Camera geometry data:
::::::::

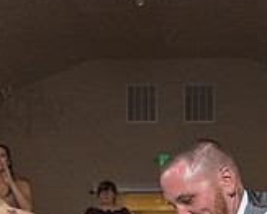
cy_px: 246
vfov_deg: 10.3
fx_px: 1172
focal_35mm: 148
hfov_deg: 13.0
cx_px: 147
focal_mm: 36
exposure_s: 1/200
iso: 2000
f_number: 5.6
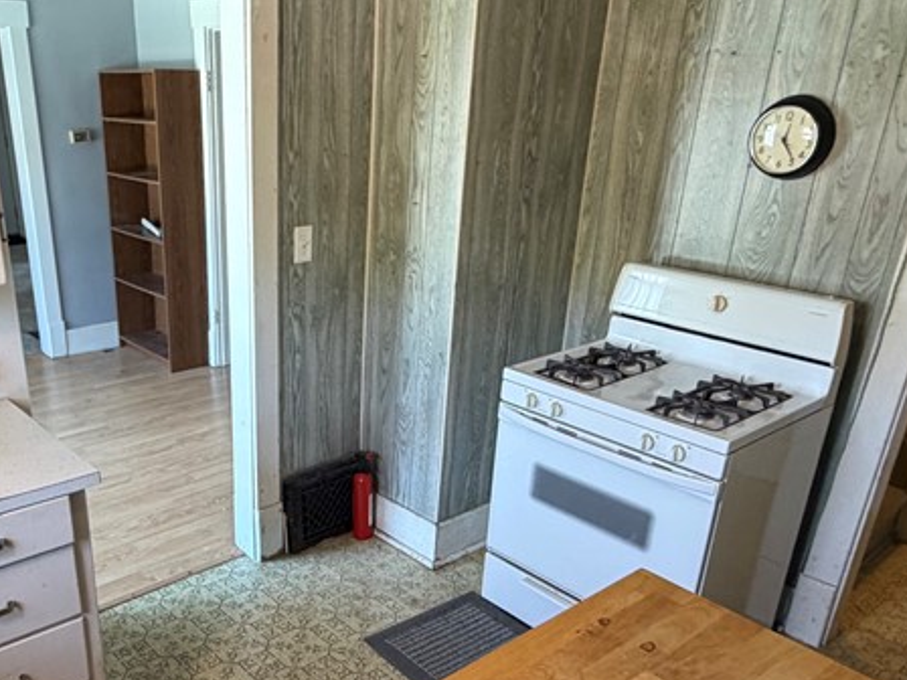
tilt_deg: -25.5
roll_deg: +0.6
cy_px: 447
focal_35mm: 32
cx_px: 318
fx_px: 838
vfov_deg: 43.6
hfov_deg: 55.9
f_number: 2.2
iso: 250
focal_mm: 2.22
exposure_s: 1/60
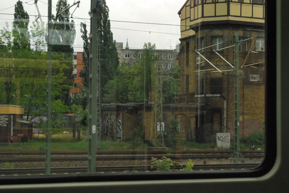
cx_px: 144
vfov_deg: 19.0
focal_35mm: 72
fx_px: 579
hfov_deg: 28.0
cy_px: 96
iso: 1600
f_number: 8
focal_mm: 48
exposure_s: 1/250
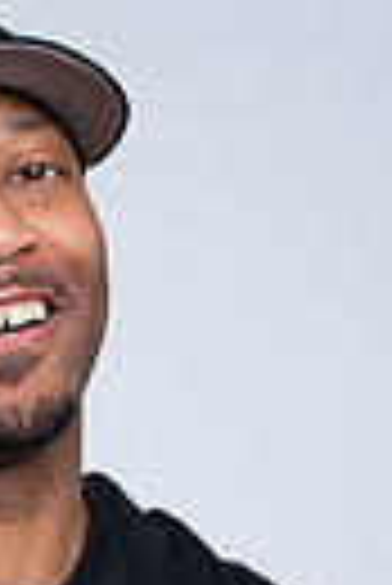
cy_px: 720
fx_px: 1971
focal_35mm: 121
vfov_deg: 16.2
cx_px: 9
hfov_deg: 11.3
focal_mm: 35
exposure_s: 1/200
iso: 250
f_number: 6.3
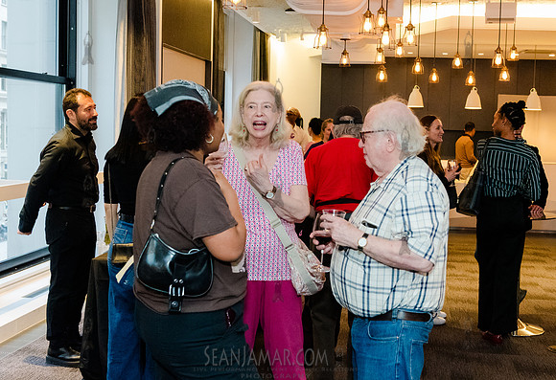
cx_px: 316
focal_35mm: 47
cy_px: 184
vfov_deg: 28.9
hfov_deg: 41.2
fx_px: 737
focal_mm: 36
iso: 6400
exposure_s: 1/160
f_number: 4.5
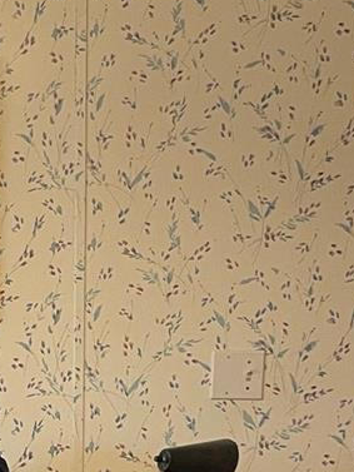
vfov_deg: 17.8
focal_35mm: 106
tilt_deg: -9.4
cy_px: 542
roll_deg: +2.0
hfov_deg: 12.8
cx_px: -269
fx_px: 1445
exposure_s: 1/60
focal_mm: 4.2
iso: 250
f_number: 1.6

::::::::

▸ How to complete this task: From the first line to the last, copy the records above exactly and drop any pictures.

▸ Answer section:
cy_px: 246
vfov_deg: 10.3
fx_px: 1172
focal_35mm: 148
hfov_deg: 13.0
cx_px: 147
focal_mm: 36
exposure_s: 1/200
iso: 2000
f_number: 5.6
tilt_deg: -25.5
roll_deg: +0.6
cy_px: 447
focal_35mm: 32
cx_px: 318
fx_px: 838
vfov_deg: 43.6
hfov_deg: 55.9
f_number: 2.2
iso: 250
focal_mm: 2.22
exposure_s: 1/60
cx_px: 144
vfov_deg: 19.0
focal_35mm: 72
fx_px: 579
hfov_deg: 28.0
cy_px: 96
iso: 1600
f_number: 8
focal_mm: 48
exposure_s: 1/250
cy_px: 720
fx_px: 1971
focal_35mm: 121
vfov_deg: 16.2
cx_px: 9
hfov_deg: 11.3
focal_mm: 35
exposure_s: 1/200
iso: 250
f_number: 6.3
cx_px: 316
focal_35mm: 47
cy_px: 184
vfov_deg: 28.9
hfov_deg: 41.2
fx_px: 737
focal_mm: 36
iso: 6400
exposure_s: 1/160
f_number: 4.5
vfov_deg: 17.8
focal_35mm: 106
tilt_deg: -9.4
cy_px: 542
roll_deg: +2.0
hfov_deg: 12.8
cx_px: -269
fx_px: 1445
exposure_s: 1/60
focal_mm: 4.2
iso: 250
f_number: 1.6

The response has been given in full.